## WORK REQUIRED:
Copy every record verbatim but exclude the pictures.

## Images with pose keypoints:
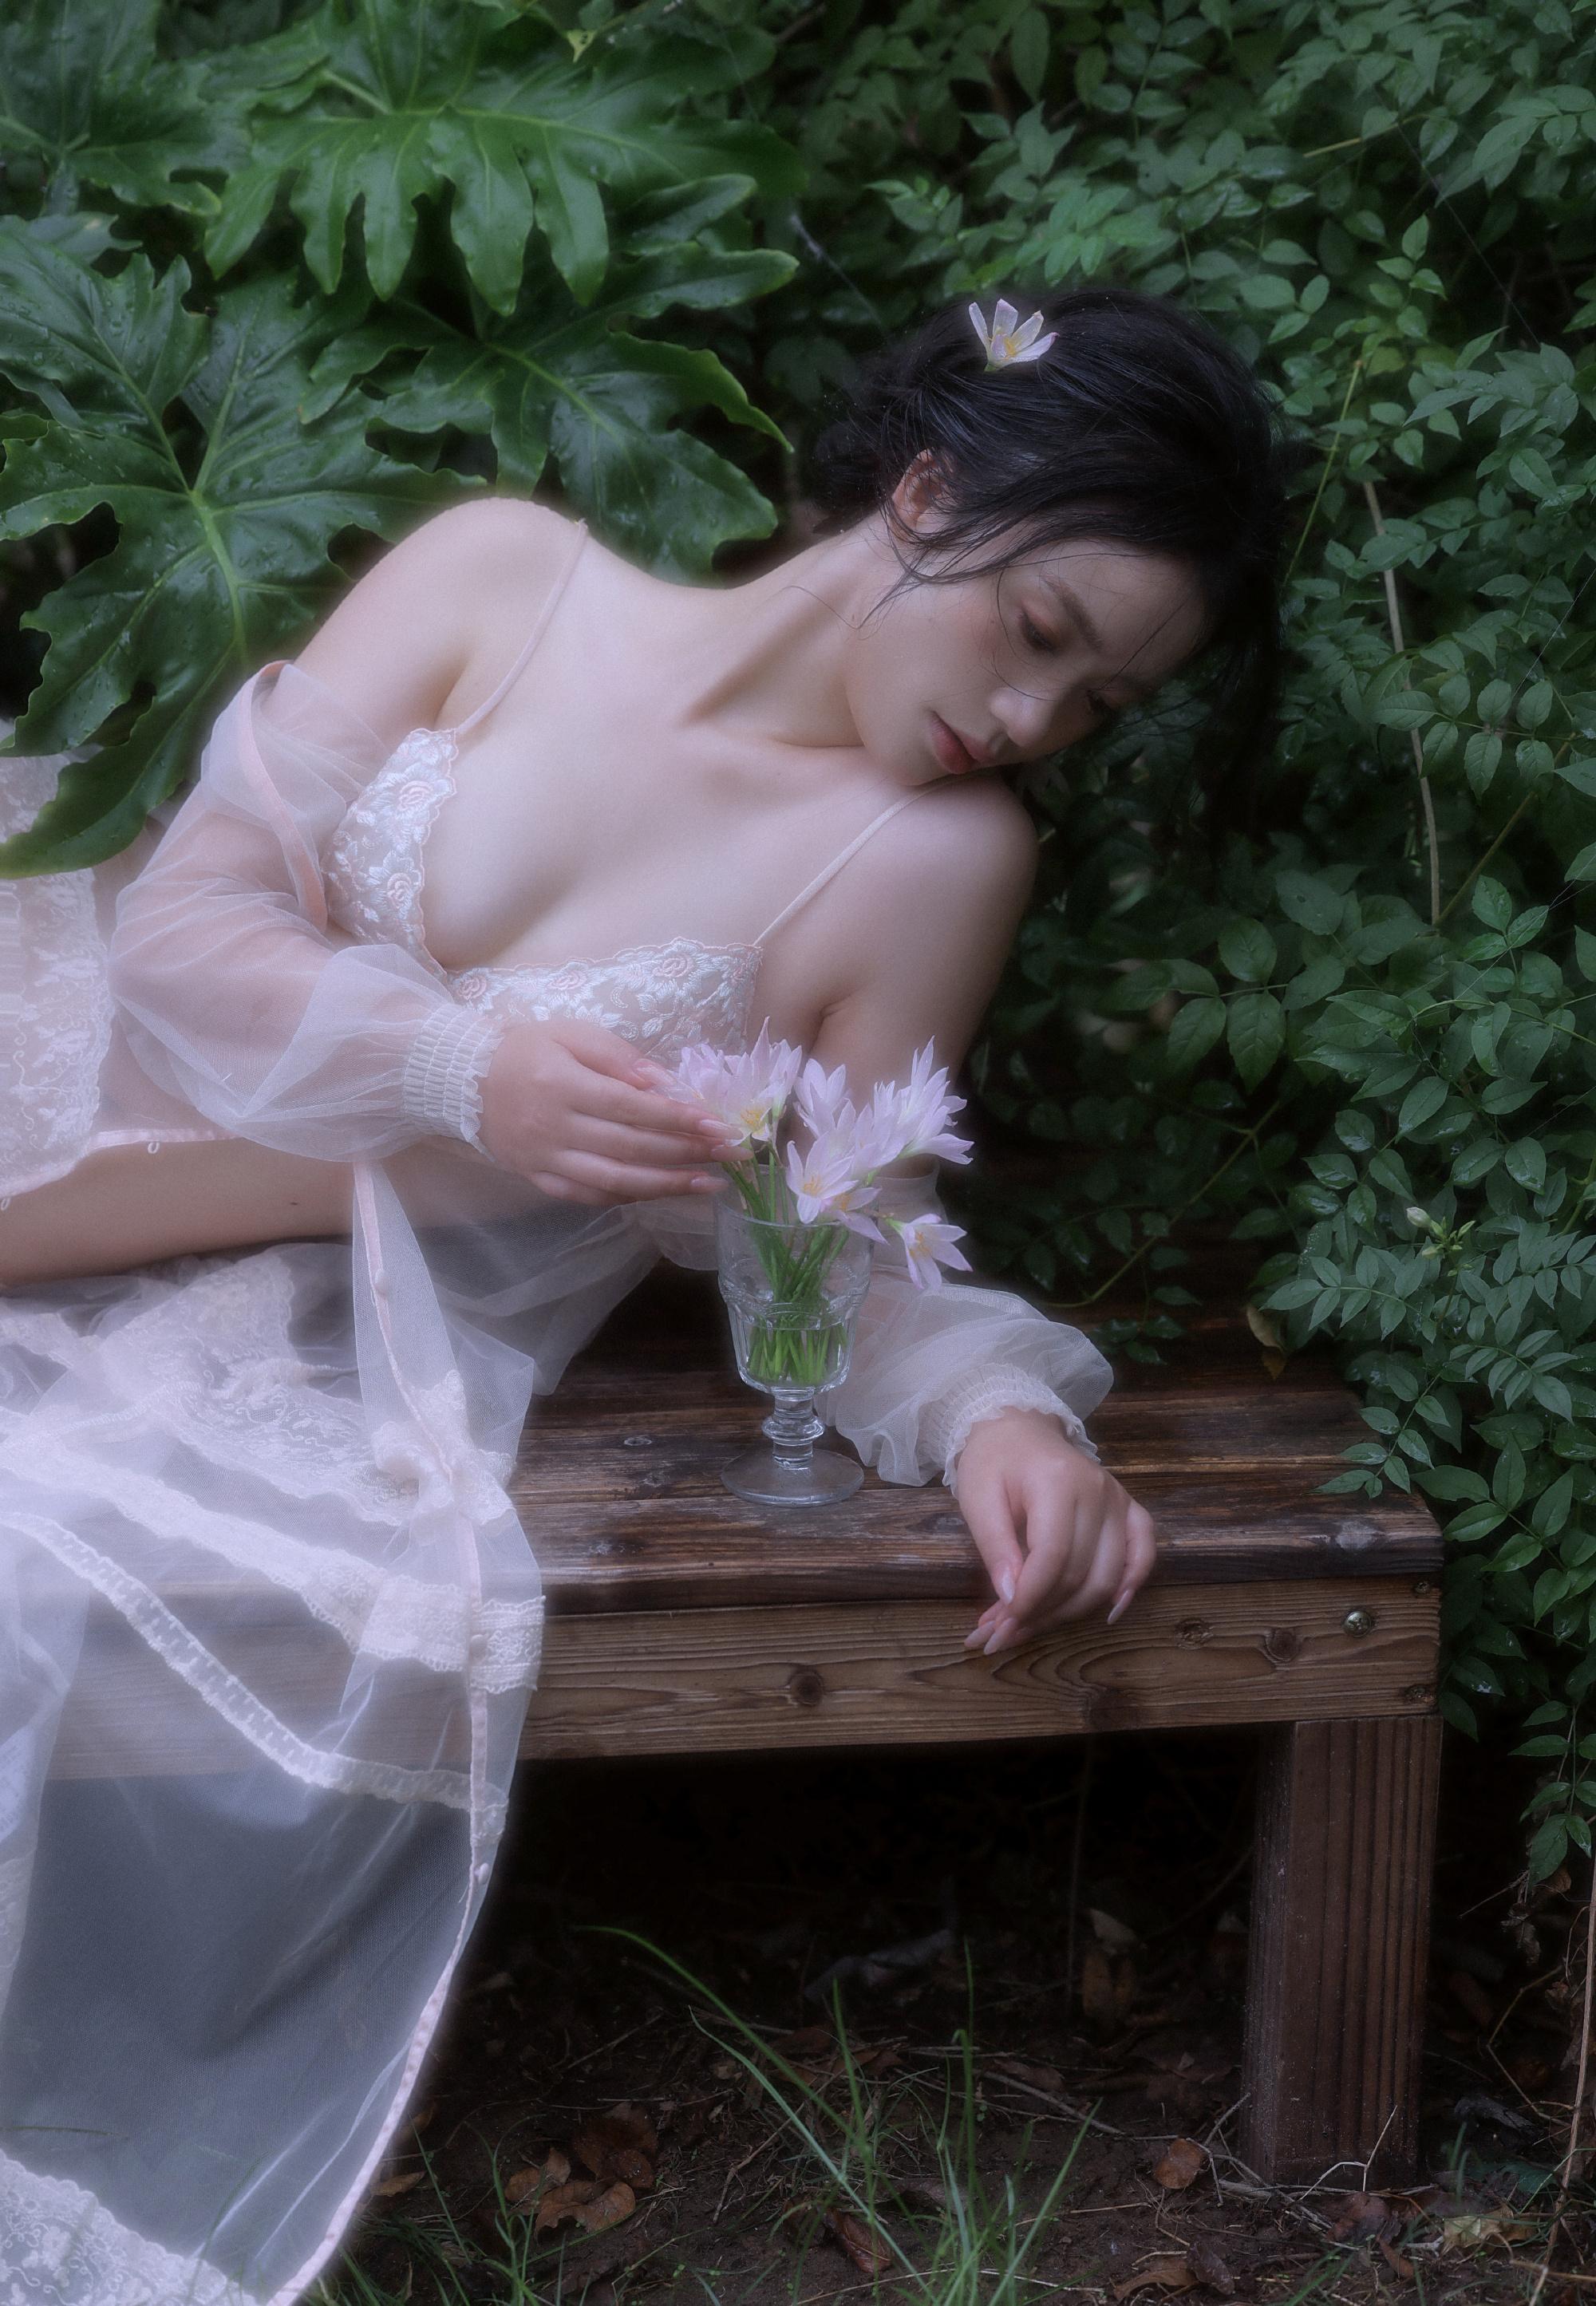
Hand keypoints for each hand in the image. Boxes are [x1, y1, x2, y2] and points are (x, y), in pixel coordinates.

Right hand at [477, 1019, 741, 1204]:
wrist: (461, 1081)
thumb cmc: (524, 1049)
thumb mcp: (569, 1033)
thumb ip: (617, 1055)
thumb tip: (662, 1083)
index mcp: (562, 1085)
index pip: (630, 1107)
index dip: (677, 1118)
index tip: (717, 1124)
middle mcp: (555, 1128)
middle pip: (630, 1147)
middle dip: (686, 1152)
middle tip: (730, 1154)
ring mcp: (546, 1160)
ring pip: (614, 1181)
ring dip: (666, 1185)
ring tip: (709, 1184)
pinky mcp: (539, 1179)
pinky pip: (590, 1196)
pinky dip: (629, 1197)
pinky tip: (661, 1192)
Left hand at [953, 1408, 1155, 1653]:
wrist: (1018, 1428)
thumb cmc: (992, 1462)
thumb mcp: (978, 1499)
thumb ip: (995, 1547)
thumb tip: (1012, 1598)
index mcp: (1058, 1482)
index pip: (1053, 1558)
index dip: (1029, 1600)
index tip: (1000, 1626)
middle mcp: (1098, 1492)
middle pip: (1080, 1574)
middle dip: (1042, 1613)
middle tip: (1004, 1634)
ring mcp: (1119, 1500)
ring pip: (1107, 1577)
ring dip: (1072, 1612)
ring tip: (1033, 1626)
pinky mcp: (1129, 1508)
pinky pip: (1144, 1553)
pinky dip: (1132, 1585)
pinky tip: (1111, 1612)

## TASK RESPONSE:
Hand keypoints for each hand in the image. Boxes are [x1, y1, x2, y2] and points are (x, y), in pixel coordinates.

Right hand at [477, 1019, 741, 1204]:
wrist: (461, 1081)
thumb cmc: (524, 1049)
thumb mcp: (569, 1033)
thumb ip: (617, 1055)
thumb tip: (662, 1083)
index mcp: (562, 1085)
index pip: (630, 1107)
index dip: (677, 1118)
index tip: (717, 1124)
middle mcp: (555, 1128)
middle pip: (630, 1147)
middle dip: (686, 1152)
middle tip: (730, 1154)
ring mcp: (546, 1160)
ring pip: (614, 1181)
ring dip: (666, 1185)
ring tip: (709, 1184)
pinky mcp: (539, 1179)
pinky pip: (590, 1196)
pinky dip: (629, 1197)
pinky tip: (661, 1192)
Left hand at [953, 1408, 1155, 1653]:
wrist: (1018, 1428)
thumb cmc: (992, 1462)
thumb mcp: (978, 1499)
thumb ip: (995, 1547)
thumb tip: (1012, 1598)
index mcp: (1058, 1482)
index pip: (1053, 1558)
index dip: (1029, 1600)
index tip: (1000, 1626)
middle mcp: (1098, 1492)
middle pip: (1080, 1574)
middle dip: (1042, 1613)
middle tip: (1004, 1634)
ring mcp: (1119, 1500)
ring pip: (1107, 1577)
ring dip: (1072, 1612)
ring tip: (1033, 1626)
pinky mcp: (1129, 1508)
pinky pip: (1144, 1553)
pinky dip: (1132, 1585)
pinky tip: (1111, 1612)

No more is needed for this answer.